• **Assignment**:
From the entries that follow, copy each line in which "carbon" appears.

• **Records**:
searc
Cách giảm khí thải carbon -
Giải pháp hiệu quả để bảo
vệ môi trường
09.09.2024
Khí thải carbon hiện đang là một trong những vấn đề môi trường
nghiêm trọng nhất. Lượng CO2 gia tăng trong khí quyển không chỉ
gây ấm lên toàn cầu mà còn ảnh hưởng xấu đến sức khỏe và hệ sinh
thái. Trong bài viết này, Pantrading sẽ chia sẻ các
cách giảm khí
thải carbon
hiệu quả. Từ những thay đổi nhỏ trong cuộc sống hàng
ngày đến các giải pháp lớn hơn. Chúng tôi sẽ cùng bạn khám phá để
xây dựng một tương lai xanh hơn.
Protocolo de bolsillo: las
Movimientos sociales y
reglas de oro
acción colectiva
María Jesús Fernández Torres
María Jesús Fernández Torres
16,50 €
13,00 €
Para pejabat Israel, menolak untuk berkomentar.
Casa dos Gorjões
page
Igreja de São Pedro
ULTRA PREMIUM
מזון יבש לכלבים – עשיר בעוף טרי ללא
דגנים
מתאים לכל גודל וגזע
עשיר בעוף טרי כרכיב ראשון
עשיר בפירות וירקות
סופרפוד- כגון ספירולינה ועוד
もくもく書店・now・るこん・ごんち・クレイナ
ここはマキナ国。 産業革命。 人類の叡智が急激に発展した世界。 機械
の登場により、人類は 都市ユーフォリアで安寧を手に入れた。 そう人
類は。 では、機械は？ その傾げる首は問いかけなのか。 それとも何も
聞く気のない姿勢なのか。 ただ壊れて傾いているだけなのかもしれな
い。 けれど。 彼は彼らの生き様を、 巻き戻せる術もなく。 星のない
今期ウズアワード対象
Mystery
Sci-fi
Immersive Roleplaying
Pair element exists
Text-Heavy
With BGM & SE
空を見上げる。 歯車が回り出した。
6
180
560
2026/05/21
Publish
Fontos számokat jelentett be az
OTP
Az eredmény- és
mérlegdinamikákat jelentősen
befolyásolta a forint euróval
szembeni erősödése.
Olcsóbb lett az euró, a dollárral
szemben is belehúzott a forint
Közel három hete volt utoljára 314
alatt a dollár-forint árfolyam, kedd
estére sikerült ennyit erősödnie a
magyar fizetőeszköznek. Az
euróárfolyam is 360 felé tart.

• **Finished task**:
Cách giảm khí thải carbon -
Khí thải carbon hiện đang là một trong những vấn đề môi trường
thải carbon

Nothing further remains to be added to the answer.